Focus On

Seizing the opportunity to change legal workplace | Charlene Theodore

Monday, November 23, 2020 @ 8:49 AM | By Charlene Theodore


Charlene Theodore %>
Charlene Theodore
To say that 2020 has been a difficult year would be an understatement. The COVID-19 pandemic has changed our lives dramatically, both at home and at work, while the protests and uprisings we witnessed this summer have laid bare the failure of our system to properly tackle racial inequality, including in the justice sector.

While this has certainly presented challenges, I am also aware of the opportunities that are now before us.

When I took over the presidency of the Ontario Bar Association (OBA) back in September, I made the commitment to help our members take advantage of today’s reimagining of the workplace. We are in the midst of a time where we can build optimal, modern, healthy and productive legal workplaces — ones that send lawyers fighting fit into the world to do battle for justice.

My presidential mandate — Work that Works — is designed to provide tools, education and other resources to build workplaces that work for the lawyers inside them, as well as the clients who rely on them. I’m talking about workplaces that value experience and a fresh approach, are meaningful, but also profitable, can innovate and harness the power of technology and the awesome power of humanity.  

I have spent my career focused on workplaces. As in-house counsel for one of the province’s teachers unions, I have the increasingly rare experience of working as a union side labour lawyer and an employer side labour lawyer. I have gathered valuable insight, and my experiences have shown me that the best workplaces are those that work for everyone.

It’s really about finding the right balance. Workplaces need to work for partners and associates, managers and new lawyers, seasoned pros and novices, equality-seekers and allies. We need workplaces that are both healthy and productive, where the work is both meaningful and profitable, where inclusion and equality are seen as tools of success not boxes to tick and access to justice and feasibility work in tandem not in opposition.

Lawyers fight society’s most important fights, but sometimes we forget to take those victories across our own thresholds and let them change things for the better in our own workplaces. I’m hoping Work that Works is a chapter of the OBA’s history that will put the profession forever on the right road as we cross the intersection of a younger, diverse workforce and a traditional boardroom culture that leaves many out of the advancement equation.

But this isn’t just about the “what.” In order for us to be successful, we need to have our eyes firmly set on the “how.” This means providing tangible resources to help the profession do what they need to do and coming up with specific goals and accessing the skills and expertise of our colleagues. This will include things like checklists and other tools, debates and CPD, as well as lifestyle services. We will also be celebrating successes and using this as a further opportunity to build solutions in a collaborative way.

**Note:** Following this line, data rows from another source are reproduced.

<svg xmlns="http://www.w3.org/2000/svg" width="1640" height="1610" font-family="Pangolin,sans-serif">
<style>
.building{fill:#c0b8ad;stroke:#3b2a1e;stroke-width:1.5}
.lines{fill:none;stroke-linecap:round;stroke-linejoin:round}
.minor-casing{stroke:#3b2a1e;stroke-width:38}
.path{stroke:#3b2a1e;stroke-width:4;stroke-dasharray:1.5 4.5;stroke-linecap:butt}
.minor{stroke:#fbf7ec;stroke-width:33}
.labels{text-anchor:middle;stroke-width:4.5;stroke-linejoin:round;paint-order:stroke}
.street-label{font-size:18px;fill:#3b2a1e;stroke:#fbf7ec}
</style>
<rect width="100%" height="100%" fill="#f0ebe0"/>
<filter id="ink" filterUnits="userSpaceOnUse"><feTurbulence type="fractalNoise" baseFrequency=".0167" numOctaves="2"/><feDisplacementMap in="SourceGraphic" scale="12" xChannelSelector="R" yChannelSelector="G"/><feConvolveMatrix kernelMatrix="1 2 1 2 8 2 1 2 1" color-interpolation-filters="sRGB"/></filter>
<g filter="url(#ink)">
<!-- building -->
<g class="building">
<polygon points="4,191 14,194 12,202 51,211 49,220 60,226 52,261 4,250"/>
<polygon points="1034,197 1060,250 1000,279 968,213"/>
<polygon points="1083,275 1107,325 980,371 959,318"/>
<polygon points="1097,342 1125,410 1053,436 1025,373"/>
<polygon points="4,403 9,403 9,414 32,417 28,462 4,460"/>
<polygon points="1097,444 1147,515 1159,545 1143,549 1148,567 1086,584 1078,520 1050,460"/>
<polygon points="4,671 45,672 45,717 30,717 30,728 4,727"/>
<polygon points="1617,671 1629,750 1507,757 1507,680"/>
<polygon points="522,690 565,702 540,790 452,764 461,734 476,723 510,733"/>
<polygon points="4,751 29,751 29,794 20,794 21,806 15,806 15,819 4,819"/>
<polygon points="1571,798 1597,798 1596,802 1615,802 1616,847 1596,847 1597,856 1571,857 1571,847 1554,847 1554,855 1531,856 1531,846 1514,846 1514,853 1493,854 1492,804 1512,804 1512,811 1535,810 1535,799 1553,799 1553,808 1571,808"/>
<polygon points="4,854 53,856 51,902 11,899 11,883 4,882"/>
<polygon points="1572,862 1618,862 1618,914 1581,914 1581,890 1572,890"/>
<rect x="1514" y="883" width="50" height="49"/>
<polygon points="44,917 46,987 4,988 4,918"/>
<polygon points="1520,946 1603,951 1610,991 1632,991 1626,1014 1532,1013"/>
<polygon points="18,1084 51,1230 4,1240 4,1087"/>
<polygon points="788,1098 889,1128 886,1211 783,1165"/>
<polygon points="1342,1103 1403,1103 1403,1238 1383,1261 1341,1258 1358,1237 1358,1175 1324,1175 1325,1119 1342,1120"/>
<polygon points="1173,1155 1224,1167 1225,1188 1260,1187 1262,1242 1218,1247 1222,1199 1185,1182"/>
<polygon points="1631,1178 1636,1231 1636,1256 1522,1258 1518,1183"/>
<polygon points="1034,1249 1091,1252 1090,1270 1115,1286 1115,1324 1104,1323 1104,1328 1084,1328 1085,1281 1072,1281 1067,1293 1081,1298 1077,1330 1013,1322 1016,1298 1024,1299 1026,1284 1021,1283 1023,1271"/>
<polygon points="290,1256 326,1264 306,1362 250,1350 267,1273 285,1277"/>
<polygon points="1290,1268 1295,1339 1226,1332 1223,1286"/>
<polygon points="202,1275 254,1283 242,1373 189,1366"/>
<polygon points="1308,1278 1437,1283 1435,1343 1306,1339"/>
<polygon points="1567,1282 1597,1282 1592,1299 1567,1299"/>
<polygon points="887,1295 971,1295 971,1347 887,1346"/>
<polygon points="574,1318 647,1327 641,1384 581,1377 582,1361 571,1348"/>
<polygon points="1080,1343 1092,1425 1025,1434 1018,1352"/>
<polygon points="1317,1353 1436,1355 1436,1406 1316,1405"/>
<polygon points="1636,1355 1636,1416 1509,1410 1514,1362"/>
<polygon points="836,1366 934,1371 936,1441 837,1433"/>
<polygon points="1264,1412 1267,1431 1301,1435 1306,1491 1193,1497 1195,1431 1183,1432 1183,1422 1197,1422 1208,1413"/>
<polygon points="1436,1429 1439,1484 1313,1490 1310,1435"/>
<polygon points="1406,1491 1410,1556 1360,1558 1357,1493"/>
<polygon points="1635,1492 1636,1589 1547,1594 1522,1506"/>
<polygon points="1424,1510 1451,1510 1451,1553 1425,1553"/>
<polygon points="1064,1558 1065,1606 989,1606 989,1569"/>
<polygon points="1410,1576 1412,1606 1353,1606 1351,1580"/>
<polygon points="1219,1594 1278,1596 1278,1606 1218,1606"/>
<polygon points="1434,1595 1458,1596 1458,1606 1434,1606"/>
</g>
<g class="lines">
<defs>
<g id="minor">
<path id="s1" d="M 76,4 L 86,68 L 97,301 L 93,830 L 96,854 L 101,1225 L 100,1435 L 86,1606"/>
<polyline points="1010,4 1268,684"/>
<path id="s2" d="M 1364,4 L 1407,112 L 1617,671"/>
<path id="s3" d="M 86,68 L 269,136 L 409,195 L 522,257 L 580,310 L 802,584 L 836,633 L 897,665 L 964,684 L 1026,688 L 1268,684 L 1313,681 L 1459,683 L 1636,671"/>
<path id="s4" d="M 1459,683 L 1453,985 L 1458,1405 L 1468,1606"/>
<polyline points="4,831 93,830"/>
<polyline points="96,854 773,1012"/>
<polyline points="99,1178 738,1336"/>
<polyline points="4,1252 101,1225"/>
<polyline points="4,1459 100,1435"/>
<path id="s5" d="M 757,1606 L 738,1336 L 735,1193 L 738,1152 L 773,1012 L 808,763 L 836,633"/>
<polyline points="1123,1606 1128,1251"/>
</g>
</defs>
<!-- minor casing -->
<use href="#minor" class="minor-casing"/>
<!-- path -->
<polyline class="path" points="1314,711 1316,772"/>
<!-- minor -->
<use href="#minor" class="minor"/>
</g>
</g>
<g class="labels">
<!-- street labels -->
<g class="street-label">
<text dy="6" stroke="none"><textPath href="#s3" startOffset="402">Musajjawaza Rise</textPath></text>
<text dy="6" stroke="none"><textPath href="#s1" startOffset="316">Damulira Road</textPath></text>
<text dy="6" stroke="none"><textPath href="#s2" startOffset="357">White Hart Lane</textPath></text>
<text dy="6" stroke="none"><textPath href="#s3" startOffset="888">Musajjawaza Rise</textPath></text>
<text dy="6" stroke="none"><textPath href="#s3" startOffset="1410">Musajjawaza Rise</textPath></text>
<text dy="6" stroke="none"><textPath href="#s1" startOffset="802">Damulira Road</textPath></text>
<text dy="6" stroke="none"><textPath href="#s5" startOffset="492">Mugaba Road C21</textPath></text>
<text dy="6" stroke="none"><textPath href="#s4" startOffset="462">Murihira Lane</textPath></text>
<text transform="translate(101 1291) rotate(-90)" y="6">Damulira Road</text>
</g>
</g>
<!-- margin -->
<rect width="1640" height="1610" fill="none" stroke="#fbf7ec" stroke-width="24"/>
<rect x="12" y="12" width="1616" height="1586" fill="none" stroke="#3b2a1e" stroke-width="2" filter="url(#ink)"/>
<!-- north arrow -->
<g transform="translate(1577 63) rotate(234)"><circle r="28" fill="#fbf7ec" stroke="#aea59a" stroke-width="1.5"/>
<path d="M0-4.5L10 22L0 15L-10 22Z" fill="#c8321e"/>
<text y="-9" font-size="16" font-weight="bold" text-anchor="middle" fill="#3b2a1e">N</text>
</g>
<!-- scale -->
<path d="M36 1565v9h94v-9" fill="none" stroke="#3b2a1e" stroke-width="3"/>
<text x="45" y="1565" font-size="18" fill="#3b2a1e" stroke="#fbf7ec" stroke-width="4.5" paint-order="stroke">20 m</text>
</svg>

This month, I’m launching a new podcast that will feature interviews with a wide variety of people already creating the change — and balance — our workplaces need. I’ll be touching on this more in future columns, so I hope you can give the podcast a listen.

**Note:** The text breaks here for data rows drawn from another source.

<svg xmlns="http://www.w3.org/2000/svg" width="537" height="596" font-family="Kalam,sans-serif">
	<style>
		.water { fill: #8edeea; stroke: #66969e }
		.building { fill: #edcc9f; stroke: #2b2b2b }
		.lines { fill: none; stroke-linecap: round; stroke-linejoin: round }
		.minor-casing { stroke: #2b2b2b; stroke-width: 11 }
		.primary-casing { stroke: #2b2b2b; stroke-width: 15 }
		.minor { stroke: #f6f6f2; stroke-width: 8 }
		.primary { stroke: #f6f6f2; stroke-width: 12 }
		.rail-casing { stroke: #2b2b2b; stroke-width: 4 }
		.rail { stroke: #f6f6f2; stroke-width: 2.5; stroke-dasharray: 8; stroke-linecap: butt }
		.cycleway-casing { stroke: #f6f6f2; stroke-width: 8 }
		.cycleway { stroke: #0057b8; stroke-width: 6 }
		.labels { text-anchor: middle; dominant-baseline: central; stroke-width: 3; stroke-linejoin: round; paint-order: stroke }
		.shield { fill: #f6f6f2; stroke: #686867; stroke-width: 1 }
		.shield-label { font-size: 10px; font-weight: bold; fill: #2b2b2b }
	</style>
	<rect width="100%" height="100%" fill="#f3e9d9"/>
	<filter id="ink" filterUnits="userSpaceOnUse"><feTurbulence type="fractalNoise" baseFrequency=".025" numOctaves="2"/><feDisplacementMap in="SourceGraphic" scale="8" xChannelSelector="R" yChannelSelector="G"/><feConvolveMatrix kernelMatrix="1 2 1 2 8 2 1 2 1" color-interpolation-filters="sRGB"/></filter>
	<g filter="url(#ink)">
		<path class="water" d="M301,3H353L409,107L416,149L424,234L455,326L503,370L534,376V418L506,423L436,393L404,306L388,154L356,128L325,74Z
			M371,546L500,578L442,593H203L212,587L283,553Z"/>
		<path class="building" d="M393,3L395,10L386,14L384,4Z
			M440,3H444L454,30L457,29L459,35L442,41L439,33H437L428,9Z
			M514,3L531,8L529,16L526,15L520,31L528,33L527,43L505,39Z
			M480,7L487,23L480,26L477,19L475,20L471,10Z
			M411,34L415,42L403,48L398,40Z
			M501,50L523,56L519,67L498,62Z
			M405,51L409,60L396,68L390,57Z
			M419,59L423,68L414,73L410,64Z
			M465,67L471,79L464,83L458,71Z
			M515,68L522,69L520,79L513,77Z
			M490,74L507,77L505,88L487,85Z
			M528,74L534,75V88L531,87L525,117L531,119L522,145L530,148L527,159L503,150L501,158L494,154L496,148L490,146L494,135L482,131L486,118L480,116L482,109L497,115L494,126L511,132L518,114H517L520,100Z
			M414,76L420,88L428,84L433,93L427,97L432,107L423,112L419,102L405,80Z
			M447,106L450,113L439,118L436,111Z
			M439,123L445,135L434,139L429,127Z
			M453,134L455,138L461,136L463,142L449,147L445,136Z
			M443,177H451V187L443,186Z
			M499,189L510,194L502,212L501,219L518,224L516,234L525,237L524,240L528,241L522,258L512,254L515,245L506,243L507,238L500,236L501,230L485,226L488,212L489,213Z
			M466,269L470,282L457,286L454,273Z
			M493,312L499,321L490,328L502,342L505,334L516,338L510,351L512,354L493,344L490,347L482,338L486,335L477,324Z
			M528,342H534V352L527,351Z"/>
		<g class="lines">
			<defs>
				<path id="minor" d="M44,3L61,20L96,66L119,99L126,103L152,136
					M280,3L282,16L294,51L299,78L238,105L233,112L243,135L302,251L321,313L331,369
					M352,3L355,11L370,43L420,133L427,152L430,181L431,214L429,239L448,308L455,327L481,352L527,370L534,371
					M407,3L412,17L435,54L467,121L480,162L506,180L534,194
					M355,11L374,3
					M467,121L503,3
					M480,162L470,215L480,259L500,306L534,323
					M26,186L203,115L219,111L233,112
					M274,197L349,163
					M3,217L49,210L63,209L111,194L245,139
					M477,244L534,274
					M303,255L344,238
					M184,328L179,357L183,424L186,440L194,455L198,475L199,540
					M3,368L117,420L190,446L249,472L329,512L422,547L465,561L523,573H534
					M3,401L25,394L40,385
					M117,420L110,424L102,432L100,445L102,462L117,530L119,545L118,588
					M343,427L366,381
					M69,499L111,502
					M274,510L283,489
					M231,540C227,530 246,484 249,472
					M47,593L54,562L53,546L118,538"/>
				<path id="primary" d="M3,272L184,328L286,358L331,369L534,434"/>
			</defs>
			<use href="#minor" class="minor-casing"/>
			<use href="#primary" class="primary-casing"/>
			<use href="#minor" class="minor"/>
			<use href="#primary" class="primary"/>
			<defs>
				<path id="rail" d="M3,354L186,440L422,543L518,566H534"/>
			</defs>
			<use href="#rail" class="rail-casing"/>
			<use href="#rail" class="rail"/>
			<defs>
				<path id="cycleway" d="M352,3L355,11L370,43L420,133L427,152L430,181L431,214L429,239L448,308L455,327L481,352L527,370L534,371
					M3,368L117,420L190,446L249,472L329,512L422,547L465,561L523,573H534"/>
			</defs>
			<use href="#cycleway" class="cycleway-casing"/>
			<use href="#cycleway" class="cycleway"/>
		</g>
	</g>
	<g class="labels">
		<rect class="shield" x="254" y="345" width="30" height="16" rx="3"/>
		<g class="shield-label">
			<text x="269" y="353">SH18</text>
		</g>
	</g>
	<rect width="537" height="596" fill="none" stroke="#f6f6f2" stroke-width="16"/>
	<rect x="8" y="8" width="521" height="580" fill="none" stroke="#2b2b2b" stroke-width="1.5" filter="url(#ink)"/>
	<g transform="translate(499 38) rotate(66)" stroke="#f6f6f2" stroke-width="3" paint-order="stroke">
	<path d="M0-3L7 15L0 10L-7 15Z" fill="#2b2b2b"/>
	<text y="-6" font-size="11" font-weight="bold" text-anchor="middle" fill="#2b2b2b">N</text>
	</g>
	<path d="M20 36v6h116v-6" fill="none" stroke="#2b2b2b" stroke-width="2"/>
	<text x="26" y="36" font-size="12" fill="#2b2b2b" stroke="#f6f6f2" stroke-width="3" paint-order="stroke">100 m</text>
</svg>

I have always focused on making workplaces better. The coincidence in the timing of my presidency and the reimagining of workplaces that will emerge from the tragic circumstance of COVID-19 gives rise to a responsibility I don’t intend to ignore and another opportunity I do not intend to waste. I hope the profession joins me and the OBA on this journey to ensure we have workplaces that truly work for everyone.

Charlene Theodore is president of the Ontario Bar Association. A workplace lawyer with a background in public policy and government relations, she serves as in-house counsel to one of Ontario’s largest teachers associations.